I knew what he had done. It was a trick he taught me years ago. Sometimes a crappie only nips at the lure rather than taking it. When you feel the peck-peck of a crappie nipping the bait, stop your reeling, drop the rod and take up the slack, then raise the rod and you usually will have the fish. Why this works, I only can speculate. When the lure drops, the crappie probably thinks it has killed its prey and it quickly pounces on it before one of its buddies grabs the easy meal.

When crappies are holding tight to cover because of a change in water temperature or barometric pressure, or because the water has suddenly fluctuated in depth, it is essential to fish the crappies in a vertical motion. The problem may be that they are tight to cover and usually shallow, with adjacent deep pockets or holes near by, but not enough to position a boat over the top of them.

Therefore, a vertical presentation with a slip bobber might do the trick. It will allow the presentation of the bait over the top of the crappie (something that is important to remember is a crappie always feeds on food that is in front of them and just slightly above them). The bobber should be set so that it will present the bait in a suspended offering, and once you find the depth you can work the shoreline around structure like stumps and points. I like to use a small 1/16 ounce Whistler or Foxee Jig tipped with Power Wigglers or Power Grub. My bobber is slim and the design is European that resembles a pencil rather than the original round bobbers we all used as kids. I even touch up the bobber with fluorescent paint to improve the visibility. To get the desired depth, I will utilize rubber snubbers from Northland Tackle. I can move these snubbers to any depth selection quickly and easily. To stop the bobber from sliding down to the jig head I will attach a split shot placed up the line a few inches so when a crappie picks up the bait the bobber will immediately signal a strike. If you don’t add additional weight, the crappie may run for a while before you notice that you have a fish. The additional split shot makes the crappie pull the bobber down allowing you to detect and catch more fish.

This same technique can be used on suspended crappie because the rubber snubber can be reeled up into your real without causing any problems. You can cast out your slip bobber to the area that has suspended crappie and allow the bobber to present the bait right in front of their nose. If you don’t get a strike, swim the bobber and your bait towards you taking in any slack line as you go. This will present the bait in a surge pause surge method driving the crappie crazy.

Small bays and backwater areas will be where we see the first sign of panfish. In fact, the main lake could still be frozen over when these locations turn on. As soon as the water starts to warm and bugs and minnows start becoming evident, the bluegills, crappies and sunfish will go on a feeding binge. If you’re there, the action can be fast.

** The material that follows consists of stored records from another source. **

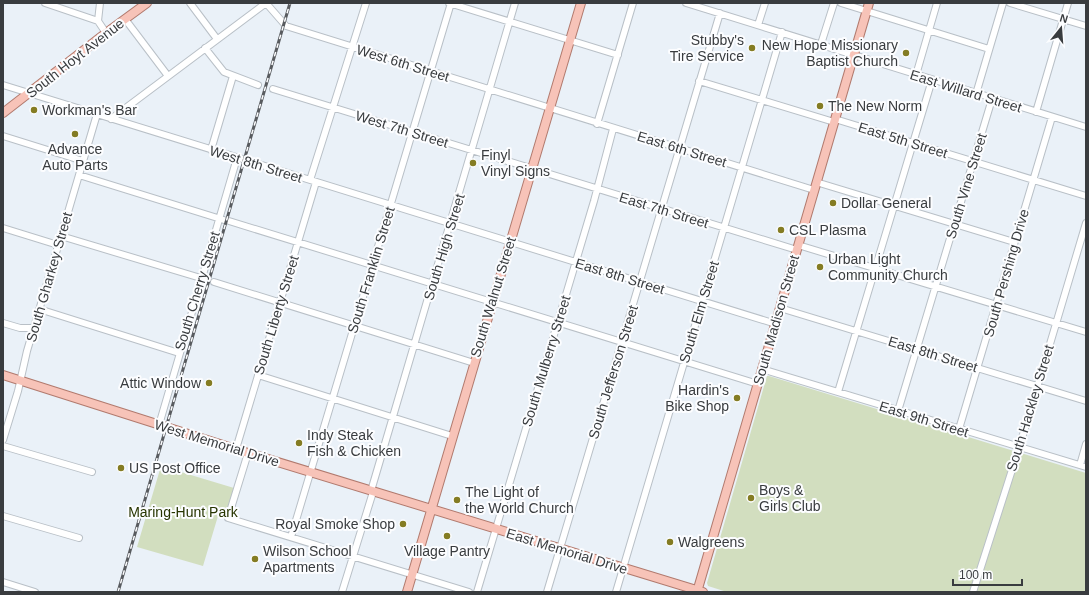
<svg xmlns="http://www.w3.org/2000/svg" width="1089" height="595" viewBox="0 0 1089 595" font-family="Helvetica,sans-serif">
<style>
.green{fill:#d2debf}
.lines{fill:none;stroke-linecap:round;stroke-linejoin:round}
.minor-casing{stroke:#b9c0c7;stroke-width:8}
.major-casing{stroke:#b17a6e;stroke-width:10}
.minor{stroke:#fff;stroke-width:6}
.major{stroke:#f7c3b8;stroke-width:8}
.rail-casing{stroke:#585b5f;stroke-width:3}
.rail{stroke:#fcfdff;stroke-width:1.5;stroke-dasharray:4.5;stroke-linecap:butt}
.poi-dot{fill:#847c23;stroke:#fcfdff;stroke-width:1.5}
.labels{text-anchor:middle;stroke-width:4;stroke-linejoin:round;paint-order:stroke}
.poi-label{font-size:14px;fill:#393c3f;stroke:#fcfdff;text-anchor:start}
.street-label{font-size:14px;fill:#393c3f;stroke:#fcfdff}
.park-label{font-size:14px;fill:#273500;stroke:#fcfdff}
</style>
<rect width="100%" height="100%" fill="#eaf1f8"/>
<path class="green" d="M 767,376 L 769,376 L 1086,473 L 1086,592 L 727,592 L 708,586 L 707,583 Z
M 161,466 L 234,488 L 227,512 L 218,516 L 203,566 L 137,547 Z"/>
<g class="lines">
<g class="minor-casing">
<path id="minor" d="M 45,3 L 98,21
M 100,3 L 98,21 L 106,33
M 190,3 L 217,39
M 266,3 L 286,26 L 814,190
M 449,3 L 618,55
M 686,3 L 1086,127
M 841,3 L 989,49
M 1010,3 L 1086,26
M 125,19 L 168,76
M 758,25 L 765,3
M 821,44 L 834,3
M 205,48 L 224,72 L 258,85
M 916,75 L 937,3
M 699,81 L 834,122
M 3,85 L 776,324
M 273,89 L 797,250
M 976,94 L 1003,3
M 1036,112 L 1068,3
M 111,119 L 266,3
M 835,119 L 1086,196
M 597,124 L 633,3
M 3,136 L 83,161
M 211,150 L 233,76
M 79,175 L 224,220
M 310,180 L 366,3
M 816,182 L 1014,242
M 229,221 L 758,384
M 3,228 L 58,245
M 61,236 L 204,279
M 798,245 L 1086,332
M 214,282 L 474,363
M 780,308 L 1086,401
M 39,309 L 179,353
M 3,323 L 20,328 L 34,328
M 762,369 L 1086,467
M 258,375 L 452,436
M 838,392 L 932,80
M 898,411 L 992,99
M 159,425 L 237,158
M 959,429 L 1052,117
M 3,440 L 18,391 L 27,351 L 97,114
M 3,446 L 92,472
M 236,449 L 316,182
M 248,453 L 228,518 L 469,592
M 1080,465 L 1086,444
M 371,491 L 515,3
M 3,516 L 79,538
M 291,537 L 451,3
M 3,582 L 35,592
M 342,592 L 373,492
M 477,592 L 594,201 L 613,129
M 547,592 L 720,13
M 616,592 L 782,32
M 973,592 L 1019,448 L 1086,223"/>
</g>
<g class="major-casing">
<path id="major" d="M 3,113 L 106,33 L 147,3
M 3,375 L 248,453 L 703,592
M 407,592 L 581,3
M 697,592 L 869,3"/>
</g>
<use href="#minor" class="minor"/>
<use href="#major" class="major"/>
<g class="rail-casing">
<path id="rail" d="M 118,592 L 290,3"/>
</g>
<use href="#rail" class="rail"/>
</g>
<g class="poi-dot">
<circle cx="752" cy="48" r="4"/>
<circle cx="906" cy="53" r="4"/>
<circle cx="820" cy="106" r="4"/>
<circle cx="34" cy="110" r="4"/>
<circle cx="75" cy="134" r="4"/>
<circle cx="473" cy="163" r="4"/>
<circle cx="833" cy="203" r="4"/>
<circle cx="781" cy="230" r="4"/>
<circle cx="820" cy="267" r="4"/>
<circle cx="209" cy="383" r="4"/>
<circle cx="737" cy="398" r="4"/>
<circle cx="299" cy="443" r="4"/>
<circle cx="121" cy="468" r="4"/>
<circle cx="751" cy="498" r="4"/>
<circle cx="457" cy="500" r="4"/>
<circle cx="403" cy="524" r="4"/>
<circle cx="447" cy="536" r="4"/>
<circle cx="670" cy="542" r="4"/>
<circle cx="255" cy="559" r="4"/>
</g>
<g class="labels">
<g class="poi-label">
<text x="744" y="45" text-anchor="end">Stubby's<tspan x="744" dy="16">Tire Service</tspan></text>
<text x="898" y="50" text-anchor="end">New Hope Missionary<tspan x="898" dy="16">Baptist Church</tspan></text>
<text x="828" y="111">The New Norm</text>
<text x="42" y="115">Workman's Bar</text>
<text x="75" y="154" text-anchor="middle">Advance<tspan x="75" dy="16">Auto Parts</tspan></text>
<text x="481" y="160">Finyl<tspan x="481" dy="16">Vinyl Signs</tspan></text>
<text x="841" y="208">Dollar General</text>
<text x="789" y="235">CSL Plasma</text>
<text x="828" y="264">Urban Light<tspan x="828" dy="16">Community Church</tspan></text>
<text x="201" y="388" text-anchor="end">Attic Window</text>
<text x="729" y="395" text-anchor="end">Hardin's<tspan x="729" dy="16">Bike Shop</tspan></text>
<text x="307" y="440">Indy Steak<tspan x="307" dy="16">Fish &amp; Chicken</tspan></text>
<text x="129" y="473">US Post Office</text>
<text x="759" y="495">Boys &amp;<tspan x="759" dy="16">Girls Club</tspan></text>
<text x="465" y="497">The Light of<tspan x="465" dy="16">the World Church</tspan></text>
<text x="395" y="529" text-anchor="end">Royal Smoke Shop</text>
<text x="678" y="547">Walgreens</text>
<text x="263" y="556">Wilson School<tspan x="263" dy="16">Apartments</tspan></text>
<text x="447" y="556" text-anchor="middle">Village Pantry</text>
</g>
<g class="street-label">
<text transform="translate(75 58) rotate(-38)" y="5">South Hoyt Avenue</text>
<text transform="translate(403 63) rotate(17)" y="5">West 6th Street</text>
<text transform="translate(966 91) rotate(17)" y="5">East Willard Street</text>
<text transform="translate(402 129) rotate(17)" y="5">West 7th Street</text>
<text transform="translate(903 140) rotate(17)" y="5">East 5th Street</text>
<text transform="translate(682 149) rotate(17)" y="5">East 6th Street</text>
<text transform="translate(256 164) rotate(17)" y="5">West 8th Street</text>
<text transform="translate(966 186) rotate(-73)" y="5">South Vine Street</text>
<text transform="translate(664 210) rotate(17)" y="5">East 7th Street</text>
<text transform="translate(444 247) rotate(-73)" y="5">South High Street</text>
<text transform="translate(371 270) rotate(-73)" y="5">South Franklin Street</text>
<text transform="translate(1006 273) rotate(-74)" y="5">South Pershing Drive</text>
<text transform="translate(620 276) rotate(17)" y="5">East 8th Street</text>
<text transform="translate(49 277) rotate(-74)" y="5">South Gharkey Street</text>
<text transform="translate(197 291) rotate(-73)" y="5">South Cherry Street</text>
<text transform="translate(493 297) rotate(-73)" y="5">South Walnut Street</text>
<text transform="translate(699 312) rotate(-73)" y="5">South Elm Street</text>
<text transform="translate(276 315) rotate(-73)" y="5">South Liberty Street</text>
<text transform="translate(776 320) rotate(-74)" y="5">South Madison Street</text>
<text transform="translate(933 354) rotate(17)" y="5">East 8th Street</text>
<text transform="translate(546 361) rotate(-73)" y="5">South Mulberry Street</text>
<text transform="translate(613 372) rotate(-73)" y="5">South Jefferson Street</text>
<text transform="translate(1030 408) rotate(-73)" y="5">South Hackley Street</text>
<text transform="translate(924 419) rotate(17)" y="5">East 9th Street</text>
<text transform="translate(217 443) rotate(17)" y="5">West Memorial Drive</text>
<text transform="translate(567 551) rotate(17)" y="5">East Memorial Drive</text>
</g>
<g class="park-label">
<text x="183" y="517">Maring-Hunt Park</text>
</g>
</g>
<rect width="1089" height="595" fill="none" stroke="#393c3f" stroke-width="8"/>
<g transform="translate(1061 28) rotate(17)" stroke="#fcfdff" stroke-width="3" paint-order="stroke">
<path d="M0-3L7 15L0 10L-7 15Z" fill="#393c3f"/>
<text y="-6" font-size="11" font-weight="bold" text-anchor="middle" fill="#393c3f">N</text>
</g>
<path d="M953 579v6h69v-6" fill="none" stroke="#393c3f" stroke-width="2"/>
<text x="959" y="579" font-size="12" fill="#393c3f" stroke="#fcfdff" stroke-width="3" paint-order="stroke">100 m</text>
</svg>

Bays on the north side of the lakes and places where streams feed the lake will be good starting points. Locations of these types warm up first and see the earliest panfish usage.

Late afternoon is probably the best time to be on the water, or in some cases, on the bank. Many of the best spots can be reached from shore. Later in the day is generally best because the water has had a chance to warm for several hours, and the fish will be most active when the water is warmest.

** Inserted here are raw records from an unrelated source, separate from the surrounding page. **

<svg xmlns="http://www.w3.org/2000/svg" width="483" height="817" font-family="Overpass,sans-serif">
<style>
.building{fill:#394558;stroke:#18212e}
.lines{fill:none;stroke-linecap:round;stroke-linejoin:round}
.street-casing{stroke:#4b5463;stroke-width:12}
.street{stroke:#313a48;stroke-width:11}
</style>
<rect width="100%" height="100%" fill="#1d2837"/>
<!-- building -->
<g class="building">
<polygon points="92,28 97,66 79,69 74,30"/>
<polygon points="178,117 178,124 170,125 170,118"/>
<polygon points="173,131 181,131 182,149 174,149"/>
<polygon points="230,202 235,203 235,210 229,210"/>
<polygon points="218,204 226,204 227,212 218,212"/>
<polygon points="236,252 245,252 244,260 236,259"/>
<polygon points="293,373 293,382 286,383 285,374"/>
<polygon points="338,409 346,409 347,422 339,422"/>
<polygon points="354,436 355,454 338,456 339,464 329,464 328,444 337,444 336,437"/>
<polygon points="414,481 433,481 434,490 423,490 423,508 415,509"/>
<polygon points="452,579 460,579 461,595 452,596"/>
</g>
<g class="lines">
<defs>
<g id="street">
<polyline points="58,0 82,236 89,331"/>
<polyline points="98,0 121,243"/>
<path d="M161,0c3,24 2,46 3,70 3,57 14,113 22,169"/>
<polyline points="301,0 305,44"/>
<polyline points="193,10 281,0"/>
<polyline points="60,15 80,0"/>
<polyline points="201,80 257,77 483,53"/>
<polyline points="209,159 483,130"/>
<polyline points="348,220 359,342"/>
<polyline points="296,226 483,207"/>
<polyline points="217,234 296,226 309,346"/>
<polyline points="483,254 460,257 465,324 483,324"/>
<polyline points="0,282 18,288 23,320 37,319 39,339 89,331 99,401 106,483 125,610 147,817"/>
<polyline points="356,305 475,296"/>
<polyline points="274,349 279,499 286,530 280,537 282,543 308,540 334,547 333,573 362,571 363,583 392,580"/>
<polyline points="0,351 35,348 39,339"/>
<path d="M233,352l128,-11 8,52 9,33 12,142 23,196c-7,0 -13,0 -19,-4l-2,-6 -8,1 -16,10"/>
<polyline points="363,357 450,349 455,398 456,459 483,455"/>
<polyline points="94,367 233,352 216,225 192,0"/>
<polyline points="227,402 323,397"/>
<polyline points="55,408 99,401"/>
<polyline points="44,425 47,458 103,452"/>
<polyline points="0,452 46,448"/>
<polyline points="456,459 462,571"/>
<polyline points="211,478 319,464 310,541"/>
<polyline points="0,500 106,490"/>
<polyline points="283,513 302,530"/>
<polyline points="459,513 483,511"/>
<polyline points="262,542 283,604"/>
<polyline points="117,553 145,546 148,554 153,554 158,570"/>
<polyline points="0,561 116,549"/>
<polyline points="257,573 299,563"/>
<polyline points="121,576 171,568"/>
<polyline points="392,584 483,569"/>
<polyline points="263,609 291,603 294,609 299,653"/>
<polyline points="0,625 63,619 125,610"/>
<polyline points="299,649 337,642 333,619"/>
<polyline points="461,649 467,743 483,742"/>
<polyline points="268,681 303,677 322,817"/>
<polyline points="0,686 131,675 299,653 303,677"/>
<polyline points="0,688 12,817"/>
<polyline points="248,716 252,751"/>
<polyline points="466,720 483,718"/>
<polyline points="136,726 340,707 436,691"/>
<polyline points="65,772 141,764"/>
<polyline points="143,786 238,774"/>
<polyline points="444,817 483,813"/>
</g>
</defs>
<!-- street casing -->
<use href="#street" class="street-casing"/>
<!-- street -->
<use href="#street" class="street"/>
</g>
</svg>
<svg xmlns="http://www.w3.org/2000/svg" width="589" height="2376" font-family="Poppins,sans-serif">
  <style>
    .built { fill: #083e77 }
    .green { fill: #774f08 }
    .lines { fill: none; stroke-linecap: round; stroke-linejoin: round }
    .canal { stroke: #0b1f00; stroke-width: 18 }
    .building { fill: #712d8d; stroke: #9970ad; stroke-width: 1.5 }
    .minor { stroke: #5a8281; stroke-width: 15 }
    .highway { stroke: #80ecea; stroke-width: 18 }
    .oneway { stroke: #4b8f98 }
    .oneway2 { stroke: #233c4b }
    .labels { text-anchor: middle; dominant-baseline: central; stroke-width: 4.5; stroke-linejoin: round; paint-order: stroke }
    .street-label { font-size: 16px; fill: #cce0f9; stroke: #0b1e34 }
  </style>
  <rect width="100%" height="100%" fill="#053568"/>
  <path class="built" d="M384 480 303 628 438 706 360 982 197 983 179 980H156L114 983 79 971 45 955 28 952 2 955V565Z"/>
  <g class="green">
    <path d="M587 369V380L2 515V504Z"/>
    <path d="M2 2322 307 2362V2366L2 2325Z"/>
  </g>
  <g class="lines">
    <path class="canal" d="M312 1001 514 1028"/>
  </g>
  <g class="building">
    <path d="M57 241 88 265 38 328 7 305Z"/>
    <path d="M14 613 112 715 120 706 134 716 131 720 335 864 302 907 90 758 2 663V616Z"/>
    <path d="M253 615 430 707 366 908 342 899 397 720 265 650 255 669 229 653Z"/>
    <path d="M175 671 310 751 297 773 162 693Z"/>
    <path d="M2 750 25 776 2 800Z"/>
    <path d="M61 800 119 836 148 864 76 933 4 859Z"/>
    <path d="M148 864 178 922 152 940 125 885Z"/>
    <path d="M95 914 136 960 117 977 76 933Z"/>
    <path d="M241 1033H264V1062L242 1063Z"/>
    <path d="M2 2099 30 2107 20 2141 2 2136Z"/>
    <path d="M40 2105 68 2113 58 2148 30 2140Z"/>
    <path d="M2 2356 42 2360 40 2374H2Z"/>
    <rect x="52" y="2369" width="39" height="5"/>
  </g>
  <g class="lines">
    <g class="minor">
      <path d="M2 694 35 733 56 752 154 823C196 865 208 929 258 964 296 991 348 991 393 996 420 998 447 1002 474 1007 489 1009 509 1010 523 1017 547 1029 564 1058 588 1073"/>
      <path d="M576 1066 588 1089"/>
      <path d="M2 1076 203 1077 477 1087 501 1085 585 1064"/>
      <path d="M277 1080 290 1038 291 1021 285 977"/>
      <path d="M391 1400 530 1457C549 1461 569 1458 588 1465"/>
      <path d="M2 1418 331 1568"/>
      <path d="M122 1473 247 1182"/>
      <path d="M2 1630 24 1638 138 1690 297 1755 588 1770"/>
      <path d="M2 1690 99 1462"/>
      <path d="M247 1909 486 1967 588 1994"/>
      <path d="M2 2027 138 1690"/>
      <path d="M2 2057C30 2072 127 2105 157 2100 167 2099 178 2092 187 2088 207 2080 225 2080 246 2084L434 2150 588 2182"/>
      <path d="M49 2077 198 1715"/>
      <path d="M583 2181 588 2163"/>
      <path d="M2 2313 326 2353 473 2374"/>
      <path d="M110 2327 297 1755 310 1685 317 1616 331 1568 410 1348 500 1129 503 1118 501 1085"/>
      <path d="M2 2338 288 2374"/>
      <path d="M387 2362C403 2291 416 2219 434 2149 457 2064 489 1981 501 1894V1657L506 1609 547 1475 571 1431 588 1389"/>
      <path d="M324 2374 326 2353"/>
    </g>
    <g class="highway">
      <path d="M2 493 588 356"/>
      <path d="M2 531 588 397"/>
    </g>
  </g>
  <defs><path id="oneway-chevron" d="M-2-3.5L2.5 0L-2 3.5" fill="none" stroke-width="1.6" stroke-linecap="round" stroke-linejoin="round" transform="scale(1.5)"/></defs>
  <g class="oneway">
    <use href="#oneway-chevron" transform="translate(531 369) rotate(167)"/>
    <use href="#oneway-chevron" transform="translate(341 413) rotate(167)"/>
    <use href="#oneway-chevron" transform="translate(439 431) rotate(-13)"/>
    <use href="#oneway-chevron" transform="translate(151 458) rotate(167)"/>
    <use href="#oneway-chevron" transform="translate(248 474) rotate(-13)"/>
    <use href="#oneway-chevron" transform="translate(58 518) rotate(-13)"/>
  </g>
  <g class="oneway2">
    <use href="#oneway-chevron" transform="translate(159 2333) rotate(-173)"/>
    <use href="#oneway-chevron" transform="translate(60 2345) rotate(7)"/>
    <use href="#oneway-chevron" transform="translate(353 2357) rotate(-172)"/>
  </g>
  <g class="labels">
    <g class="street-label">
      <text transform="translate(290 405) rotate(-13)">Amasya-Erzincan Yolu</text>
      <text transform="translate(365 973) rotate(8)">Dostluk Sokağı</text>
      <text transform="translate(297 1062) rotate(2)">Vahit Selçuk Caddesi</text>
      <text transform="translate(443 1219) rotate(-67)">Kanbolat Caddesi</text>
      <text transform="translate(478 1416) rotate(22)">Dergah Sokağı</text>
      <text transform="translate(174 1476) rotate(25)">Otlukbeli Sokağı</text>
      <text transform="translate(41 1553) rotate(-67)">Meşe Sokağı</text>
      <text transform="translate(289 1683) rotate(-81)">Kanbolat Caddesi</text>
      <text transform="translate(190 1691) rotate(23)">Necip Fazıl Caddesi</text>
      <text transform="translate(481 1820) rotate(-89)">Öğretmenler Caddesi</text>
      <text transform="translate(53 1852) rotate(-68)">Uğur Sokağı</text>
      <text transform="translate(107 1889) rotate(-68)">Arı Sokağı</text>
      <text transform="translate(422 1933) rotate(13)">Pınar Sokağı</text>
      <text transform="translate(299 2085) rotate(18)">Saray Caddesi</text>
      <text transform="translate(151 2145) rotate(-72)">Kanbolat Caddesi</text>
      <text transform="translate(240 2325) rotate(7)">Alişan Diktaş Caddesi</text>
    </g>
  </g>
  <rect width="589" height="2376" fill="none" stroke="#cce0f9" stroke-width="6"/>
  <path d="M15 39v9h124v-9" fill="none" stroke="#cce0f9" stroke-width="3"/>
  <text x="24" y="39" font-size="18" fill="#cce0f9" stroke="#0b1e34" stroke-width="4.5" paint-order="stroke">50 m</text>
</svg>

Quiet is a must. If the fish are tight to shore and you’re fishing from the bank, move slowly and quietly to prevent spooking them. When I’m working from a boat, I use an electric motor to get me into casting position. My MotorGuide trolling motor allows me to sit above the fish without alarming them and I can spend more time on active fish in the shallows. I’ve seen a lot of fish scared from the shallows by a noisy electric motor.

Start off fishing an area with jigs. If crappies are the quarry, try the 1/16 oz. size – 1/32nd and 1/64th ounce jigs will be good for ‘gills and sunfish. Foxee, fire-fly and Gypsi jigs are all favorites. Tip them with a tiny waxworm or grub, or if the fish are active, a Power Wiggler. The Wiggler will stay on the hook longer, which means less re-baiting and more fishing.

Use the tinier jigs for bluegills and sunfish below a small slip-bobber, and add splitshot if necessary. Work this rig around vegetation, logs and any trees that might be in the area.

Try the same types of spots for crappies, but don’t use the bobber unless the fish are reluctant to hit a swimming bait. Try casting and swimming the jig back. If the crappies don’t respond to this presentation, go to a bobber and slow down.

When all else fails, a splitshot, a small bobber, and a hook with a minnow attached will commonly be what it takes to get a few fish to open their mouths. There are times when live bait will produce, when nothing else will; and this early spring fishing is one of those times.

If you’re not an ice-angler, you probably haven’t had a fresh supper for several months. Now’s the time to change that and there are loads of panfish in the shallows just waiting for you to show up.